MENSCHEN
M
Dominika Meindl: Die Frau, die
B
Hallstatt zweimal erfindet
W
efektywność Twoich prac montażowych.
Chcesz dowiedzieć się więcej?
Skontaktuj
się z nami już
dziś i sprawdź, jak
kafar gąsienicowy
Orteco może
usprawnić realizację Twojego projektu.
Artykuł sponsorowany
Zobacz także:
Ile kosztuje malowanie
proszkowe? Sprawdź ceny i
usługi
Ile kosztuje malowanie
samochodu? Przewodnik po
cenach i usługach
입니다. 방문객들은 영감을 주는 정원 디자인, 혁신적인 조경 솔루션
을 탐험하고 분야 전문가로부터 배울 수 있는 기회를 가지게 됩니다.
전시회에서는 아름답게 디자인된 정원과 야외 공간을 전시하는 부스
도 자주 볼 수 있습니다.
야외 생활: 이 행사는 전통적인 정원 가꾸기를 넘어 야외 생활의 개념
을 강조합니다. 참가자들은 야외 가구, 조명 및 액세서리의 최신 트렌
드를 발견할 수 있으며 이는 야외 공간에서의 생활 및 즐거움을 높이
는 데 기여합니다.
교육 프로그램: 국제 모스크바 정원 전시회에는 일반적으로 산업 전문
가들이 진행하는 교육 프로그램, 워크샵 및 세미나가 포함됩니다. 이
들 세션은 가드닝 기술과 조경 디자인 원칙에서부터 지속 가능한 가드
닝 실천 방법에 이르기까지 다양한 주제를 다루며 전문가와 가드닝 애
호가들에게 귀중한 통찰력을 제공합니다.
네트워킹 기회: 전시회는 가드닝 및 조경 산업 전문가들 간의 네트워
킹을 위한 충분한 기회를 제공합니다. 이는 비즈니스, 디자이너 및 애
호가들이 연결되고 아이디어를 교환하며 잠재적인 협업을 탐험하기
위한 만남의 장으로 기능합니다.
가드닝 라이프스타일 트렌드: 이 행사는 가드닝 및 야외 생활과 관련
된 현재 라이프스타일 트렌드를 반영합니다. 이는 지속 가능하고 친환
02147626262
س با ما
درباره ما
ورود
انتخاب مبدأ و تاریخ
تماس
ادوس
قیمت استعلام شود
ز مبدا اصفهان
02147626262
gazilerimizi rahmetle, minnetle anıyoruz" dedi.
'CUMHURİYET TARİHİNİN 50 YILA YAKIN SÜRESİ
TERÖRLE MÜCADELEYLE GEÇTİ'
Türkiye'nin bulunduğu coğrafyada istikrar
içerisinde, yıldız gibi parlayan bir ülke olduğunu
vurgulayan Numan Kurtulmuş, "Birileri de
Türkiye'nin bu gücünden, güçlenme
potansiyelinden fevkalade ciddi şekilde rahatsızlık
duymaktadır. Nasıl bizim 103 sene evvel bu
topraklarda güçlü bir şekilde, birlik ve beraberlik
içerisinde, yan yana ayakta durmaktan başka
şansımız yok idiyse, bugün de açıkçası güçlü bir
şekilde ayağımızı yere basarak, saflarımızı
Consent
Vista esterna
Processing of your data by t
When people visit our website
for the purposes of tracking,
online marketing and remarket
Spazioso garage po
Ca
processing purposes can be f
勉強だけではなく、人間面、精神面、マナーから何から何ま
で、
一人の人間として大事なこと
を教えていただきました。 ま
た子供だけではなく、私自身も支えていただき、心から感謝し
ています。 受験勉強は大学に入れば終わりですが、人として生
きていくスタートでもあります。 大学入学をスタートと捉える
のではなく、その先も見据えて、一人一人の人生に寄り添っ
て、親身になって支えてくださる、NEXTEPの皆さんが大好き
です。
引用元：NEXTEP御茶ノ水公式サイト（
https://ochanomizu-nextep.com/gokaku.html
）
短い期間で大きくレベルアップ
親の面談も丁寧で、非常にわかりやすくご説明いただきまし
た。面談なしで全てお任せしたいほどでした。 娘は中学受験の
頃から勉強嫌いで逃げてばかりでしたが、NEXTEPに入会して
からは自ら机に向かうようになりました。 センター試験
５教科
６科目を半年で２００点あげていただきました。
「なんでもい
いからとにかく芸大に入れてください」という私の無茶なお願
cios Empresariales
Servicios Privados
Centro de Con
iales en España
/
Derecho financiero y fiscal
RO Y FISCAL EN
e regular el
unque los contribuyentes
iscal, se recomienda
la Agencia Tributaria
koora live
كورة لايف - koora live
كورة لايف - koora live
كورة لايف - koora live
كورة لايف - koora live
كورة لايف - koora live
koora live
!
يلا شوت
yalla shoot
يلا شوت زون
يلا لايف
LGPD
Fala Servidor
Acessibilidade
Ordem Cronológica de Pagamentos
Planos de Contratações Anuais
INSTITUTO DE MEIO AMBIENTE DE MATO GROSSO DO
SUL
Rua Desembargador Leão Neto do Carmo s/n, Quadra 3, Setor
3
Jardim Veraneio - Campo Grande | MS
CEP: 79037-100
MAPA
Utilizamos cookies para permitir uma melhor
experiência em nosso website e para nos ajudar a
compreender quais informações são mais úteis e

==*==

_Task to carry out:_
Scan the data for the string "Türkiye" and copy each line in which it occurs.

_Task result:_
Türkiye'nin bulunduğu coğrafyada istikrar
Türkiye'nin bu gücünden, güçlenme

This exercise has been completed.